PROMPT: Give the data again exactly as written, without any of its pictures.

DATASET EXTRACT:
- Opening Delimiter -
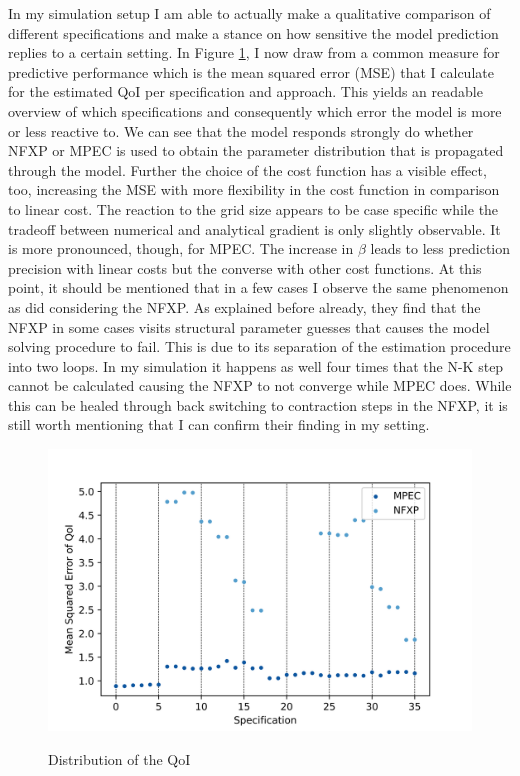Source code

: In my simulation setup I am able to actually make a qualitative comparison of different specifications and make a stance on how sensitive the model prediction replies to a certain setting. In Figure \ref{figure10}, I now draw from a common measure for predictive performance which is the mean squared error (MSE) that I calculate for the estimated QoI per specification and approach. This yields an readable overview of which specifications and consequently which error the model is more or less reactive to. We can see that the model responds strongly do whether NFXP or MPEC is used to obtain the parameter distribution that is propagated through the model. Further the choice of the cost function has a visible effect, too, increasing the MSE with more flexibility in the cost function in comparison to linear cost. The reaction to the grid size appears to be case specific while the tradeoff between numerical and analytical gradient is only slightly observable. It is more pronounced, though, for MPEC. The increase in $\beta$ leads to less prediction precision with linear costs but the converse with other cost functions. At this point, it should be mentioned that in a few cases I observe the same phenomenon as \cite{Dong.Hsieh.Zhang.2017} did considering the NFXP. As explained before already, they find that the NFXP in some cases visits structural parameter guesses that causes the model solving procedure to fail. This is due to its separation of the estimation procedure into two loops. In my simulation it happens as well four times that the N-K step cannot be calculated causing the NFXP to not converge while MPEC does. While this can be healed through back switching to contraction steps in the NFXP, it is still worth mentioning that I can confirm their finding in my setting.


\begin{figure}[!b]
	\caption{Distribution of the QoI}
	\vspace*{-4mm}
	\centering
	\includegraphics[scale=0.9]{../figures/figure_10.png}
	\label{figure10}
\end{figure}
- Closing Delimiter -
ANSWER SECTION:
Source code

: In my simulation setup I am able to actually make a qualitative comparison of different specifications and make a stance on how sensitive the model prediction replies to a certain setting. In Figure \ref{figure10}, I now draw from a common measure for predictive performance which is the mean squared error (MSE) that I calculate for the estimated QoI per specification and approach. This yields an readable overview of which specifications and consequently which error the model is more or less reactive to. We can see that the model responds strongly do whether NFXP or MPEC is used to obtain the parameter distribution that is propagated through the model. Further the choice of the cost function has a visible effect, too, increasing the MSE with more flexibility in the cost function in comparison to linear cost. The reaction to the grid size appears to be case specific while the tradeoff between numerical and analytical gradient is only slightly observable. It is more pronounced, though, for MPEC. The increase in $\beta$ leads to less prediction precision with linear costs but the converse with other cost functions. At this point, it should be mentioned that in a few cases I observe the same phenomenon as \cite{Dong.Hsieh.Zhang.2017} did considering the NFXP. As explained before already, they find that the NFXP in some cases visits structural parameter guesses that causes the model solving procedure to fail. This is due to its separation of the estimation procedure into two loops. In my simulation it happens as well four times that the N-K step cannot be calculated causing the NFXP to not converge while MPEC does. While this can be healed through back switching to contraction steps in the NFXP, it is still worth mentioning that I can confirm their finding in my setting.


\begin{figure}[!b]
	\caption{Distribution of the QoI}
	\vspace*{-4mm}
	\centering
	\includegraphics[scale=0.9]{../figures/figure_10.png}
	\label{figure10}
\end{figure}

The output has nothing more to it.